2011/2/23 Jorge Llambías
<jjllambias@gmail.com>
2011/2/22 Michael Turniansky <mturniansky@gmail.com>:
>
> I don't understand what is so onerous about simply SAYING "ro le prenu" if
> that's what you mean.
We were comparing "ro da" vs "ro prenu", and my point was that the
restriction to prenu was in many contexts insignificant compared to
other contextual restrictions, so "ro prenu" doesn't solve the
putative problems with "ro da". English forces you to distinguish
"everybody" from "everything" in the same way that it forces you to
distinguish "he" and "she" from "it", Lojban doesn't.
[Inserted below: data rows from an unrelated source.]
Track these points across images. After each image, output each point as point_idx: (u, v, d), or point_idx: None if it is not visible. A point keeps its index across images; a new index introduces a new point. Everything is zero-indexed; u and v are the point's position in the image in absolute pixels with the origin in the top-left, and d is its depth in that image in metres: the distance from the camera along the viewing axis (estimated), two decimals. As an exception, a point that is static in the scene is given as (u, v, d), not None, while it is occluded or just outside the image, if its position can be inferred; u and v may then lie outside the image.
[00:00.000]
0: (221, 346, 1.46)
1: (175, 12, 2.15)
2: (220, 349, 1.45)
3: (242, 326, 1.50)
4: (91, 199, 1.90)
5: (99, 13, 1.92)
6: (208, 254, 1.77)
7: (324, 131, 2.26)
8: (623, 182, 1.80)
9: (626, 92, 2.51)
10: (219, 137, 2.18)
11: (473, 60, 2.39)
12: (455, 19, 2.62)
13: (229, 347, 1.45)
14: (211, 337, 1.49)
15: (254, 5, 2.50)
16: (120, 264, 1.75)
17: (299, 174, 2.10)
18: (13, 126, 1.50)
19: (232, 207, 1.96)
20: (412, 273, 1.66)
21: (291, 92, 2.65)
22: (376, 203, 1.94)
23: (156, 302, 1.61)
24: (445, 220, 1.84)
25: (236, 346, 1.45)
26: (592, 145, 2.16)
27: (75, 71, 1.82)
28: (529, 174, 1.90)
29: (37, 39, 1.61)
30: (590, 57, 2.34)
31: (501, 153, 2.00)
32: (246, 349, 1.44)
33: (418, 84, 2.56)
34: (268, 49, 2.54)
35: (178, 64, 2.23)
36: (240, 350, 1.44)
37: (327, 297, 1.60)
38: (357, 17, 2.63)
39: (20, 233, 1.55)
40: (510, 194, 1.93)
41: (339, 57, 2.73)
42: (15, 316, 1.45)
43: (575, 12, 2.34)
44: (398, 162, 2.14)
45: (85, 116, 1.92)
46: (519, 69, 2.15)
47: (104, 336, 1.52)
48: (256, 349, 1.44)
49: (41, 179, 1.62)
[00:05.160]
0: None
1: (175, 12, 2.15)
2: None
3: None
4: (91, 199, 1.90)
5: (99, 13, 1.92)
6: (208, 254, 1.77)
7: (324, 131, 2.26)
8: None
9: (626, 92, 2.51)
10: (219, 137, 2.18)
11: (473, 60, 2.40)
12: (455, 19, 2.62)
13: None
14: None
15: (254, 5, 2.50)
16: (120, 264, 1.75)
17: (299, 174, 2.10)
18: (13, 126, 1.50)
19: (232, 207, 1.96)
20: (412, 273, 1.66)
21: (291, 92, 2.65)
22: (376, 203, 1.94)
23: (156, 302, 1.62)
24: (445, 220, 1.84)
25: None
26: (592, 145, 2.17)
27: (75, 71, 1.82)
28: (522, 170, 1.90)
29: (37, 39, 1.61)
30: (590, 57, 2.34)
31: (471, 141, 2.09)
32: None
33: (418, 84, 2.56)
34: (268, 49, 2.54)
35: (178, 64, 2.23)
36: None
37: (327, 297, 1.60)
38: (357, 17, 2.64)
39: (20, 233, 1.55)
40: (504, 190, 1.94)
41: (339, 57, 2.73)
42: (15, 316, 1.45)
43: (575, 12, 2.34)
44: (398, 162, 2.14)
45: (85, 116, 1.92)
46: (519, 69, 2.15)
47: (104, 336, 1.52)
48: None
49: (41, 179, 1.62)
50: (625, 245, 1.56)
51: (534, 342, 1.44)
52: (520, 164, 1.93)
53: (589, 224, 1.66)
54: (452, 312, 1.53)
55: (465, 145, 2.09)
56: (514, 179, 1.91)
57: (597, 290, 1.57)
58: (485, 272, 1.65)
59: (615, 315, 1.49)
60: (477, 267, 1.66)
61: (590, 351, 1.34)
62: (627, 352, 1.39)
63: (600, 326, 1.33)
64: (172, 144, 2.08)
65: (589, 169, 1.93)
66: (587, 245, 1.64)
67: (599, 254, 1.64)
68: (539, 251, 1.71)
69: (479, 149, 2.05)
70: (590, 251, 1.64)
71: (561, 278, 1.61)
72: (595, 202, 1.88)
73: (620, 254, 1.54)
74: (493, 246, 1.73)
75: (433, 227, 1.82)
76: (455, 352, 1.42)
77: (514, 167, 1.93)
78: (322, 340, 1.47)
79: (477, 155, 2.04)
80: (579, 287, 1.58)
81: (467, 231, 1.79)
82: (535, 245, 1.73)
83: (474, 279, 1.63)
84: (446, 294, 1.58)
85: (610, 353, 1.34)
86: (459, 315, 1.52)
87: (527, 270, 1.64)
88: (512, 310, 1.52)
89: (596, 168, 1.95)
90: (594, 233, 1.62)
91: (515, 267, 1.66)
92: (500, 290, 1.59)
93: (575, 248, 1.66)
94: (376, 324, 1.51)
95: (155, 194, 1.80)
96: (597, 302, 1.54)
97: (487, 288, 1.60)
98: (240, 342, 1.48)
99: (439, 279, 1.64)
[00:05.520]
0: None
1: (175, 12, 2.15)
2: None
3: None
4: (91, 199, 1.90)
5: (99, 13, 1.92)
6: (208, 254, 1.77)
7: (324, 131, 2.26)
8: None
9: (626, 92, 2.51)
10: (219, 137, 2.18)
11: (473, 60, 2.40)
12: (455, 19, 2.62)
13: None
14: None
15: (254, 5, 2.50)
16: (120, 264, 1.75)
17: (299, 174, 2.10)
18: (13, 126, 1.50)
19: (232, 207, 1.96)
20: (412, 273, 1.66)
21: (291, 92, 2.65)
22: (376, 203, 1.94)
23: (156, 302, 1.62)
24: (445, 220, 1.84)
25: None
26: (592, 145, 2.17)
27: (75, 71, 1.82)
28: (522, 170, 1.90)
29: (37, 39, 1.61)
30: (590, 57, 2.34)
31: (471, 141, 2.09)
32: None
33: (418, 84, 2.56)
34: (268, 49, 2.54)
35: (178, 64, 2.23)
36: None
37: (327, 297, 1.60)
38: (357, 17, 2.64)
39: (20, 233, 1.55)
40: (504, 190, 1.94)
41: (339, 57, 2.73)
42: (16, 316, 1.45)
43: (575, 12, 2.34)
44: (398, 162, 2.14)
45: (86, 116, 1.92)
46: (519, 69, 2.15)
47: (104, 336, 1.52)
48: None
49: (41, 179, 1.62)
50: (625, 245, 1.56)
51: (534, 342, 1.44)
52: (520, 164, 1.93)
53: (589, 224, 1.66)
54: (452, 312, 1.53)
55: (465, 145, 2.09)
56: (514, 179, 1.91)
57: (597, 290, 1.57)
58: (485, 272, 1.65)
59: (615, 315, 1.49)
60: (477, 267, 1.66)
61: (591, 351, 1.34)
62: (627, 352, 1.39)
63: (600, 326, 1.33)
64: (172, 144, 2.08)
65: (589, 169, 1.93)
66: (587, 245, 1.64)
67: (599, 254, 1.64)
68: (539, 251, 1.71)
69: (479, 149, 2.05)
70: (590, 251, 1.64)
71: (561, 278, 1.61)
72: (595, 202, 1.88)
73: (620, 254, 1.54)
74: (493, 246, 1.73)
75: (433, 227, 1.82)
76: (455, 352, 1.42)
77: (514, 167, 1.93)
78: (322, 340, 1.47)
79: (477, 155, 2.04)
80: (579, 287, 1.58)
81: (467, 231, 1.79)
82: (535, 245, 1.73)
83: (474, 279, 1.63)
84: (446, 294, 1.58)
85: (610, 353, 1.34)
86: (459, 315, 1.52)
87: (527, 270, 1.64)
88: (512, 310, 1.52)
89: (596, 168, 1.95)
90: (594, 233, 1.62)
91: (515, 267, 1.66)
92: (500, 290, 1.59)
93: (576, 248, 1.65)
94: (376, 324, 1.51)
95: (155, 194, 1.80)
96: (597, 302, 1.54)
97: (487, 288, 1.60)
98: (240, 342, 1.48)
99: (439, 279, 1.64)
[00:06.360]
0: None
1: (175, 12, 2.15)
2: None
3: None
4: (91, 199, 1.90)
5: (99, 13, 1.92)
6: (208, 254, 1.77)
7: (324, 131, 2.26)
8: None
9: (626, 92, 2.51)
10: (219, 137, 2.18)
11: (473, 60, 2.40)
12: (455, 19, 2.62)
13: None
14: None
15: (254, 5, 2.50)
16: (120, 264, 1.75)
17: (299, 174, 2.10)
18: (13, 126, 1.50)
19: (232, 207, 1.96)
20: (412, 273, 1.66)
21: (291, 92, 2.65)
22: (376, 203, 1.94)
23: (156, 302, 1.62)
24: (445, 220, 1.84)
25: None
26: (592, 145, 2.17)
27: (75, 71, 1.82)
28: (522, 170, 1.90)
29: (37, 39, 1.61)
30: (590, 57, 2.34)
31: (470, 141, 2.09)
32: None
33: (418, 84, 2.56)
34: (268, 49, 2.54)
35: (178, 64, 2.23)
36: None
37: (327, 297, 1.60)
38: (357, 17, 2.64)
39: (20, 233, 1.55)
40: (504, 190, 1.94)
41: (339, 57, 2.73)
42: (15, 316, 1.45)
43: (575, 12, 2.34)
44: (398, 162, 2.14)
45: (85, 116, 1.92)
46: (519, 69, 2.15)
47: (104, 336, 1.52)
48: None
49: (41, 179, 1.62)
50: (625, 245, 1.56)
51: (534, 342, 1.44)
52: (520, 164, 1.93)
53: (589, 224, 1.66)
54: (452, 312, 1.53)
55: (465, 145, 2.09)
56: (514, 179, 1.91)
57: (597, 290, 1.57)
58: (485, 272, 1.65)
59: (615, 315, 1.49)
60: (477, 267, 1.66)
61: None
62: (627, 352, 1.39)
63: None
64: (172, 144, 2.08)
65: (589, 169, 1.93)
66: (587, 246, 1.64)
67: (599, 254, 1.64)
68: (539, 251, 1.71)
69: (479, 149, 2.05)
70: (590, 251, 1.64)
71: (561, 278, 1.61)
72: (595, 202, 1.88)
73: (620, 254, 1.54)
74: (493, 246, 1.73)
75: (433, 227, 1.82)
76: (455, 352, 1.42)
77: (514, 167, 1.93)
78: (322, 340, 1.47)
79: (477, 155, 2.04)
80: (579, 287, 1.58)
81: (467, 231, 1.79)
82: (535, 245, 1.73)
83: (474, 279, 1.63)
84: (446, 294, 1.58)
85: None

As for "le", I don't really know how it really works. Suppose you want
to say "Everybody will love your dress at the party tomorrow", but I
have no idea who will be there at the party tomorrow. Can I use "le
prenu" to refer to the people who will be at the party, even though I
don't have any particular person in mind? Is "le" about particular
values you have in mind or about particular restrictions you have in
mind? I don't know. I don't think "le" is well defined, so I don't use
it.
Your nonuse of "le" is well-known, but I think outside the bounds of the beginner's list, which this thread is on. But certainly, why can't "le prenu" mean, "lo prenu poi ba zvati le tersla .u lo prenu poi mi djuno lo du'u ke'a zvati le tersla" [(those persons that will be at the party) whether-or-not (those persons I know will be at the party)]? That's the way I'm defining le to refer to in this instance. I may not people to enumerate who they are, but I can still (mentally) refer to them as "whoever will be at the party". That's the whole point of "le". It basically screams "context dependant".
> You are arbitrarily restricting it to mean exaclty
> whatever it is you think it should be retricted, and explicitly saying so.
> So instead of the listener having to ponder, "Oh, I wonder if the speaker is
> really intended to mean everything, or if he is intending to restrict it to
> some context, and if the latter, what context is it?" He already KNOWS the
> answer to the first part (restricted), and simply has to figure out the
> second part. Whereas if you say "ro prenu" you mean exactly that -- "all
> people, everywhere" No further pondering necessary.
"All people, everywhere" could be more restricted than plain "all
people", because it excludes people that are nowhere. It may also make
you wonder whether you also mean people of every time or whether you
mean to restrict it to the present, since you went to the trouble of
specifying where but not when. I don't think "ro prenu" makes any
reference to places, so it can't mean exactly "all people,
everywhere".
You're playing with semantics, but fine, "all people, real or imagined, past, present, future, multiple time frames, or in no time frame whatsoever, existing other in someplace, more than one place, or no place at all". However you want to put it, or not, you are PRECISELY making my point. If I qualify it, I restrict it. Contrariwise, if I DON'T qualify it, it must be completely unrestricted. QED. "ro prenu" is more qualified, and hence more restrictive than "ro da". "ro le prenu" is even more qualified, and more importnantly, precisly so, to a given set of people, which the speaker may or may not be aware of exactly who is in that set, but can know for a certainity it doesn't include anyone outside of who it intends to include.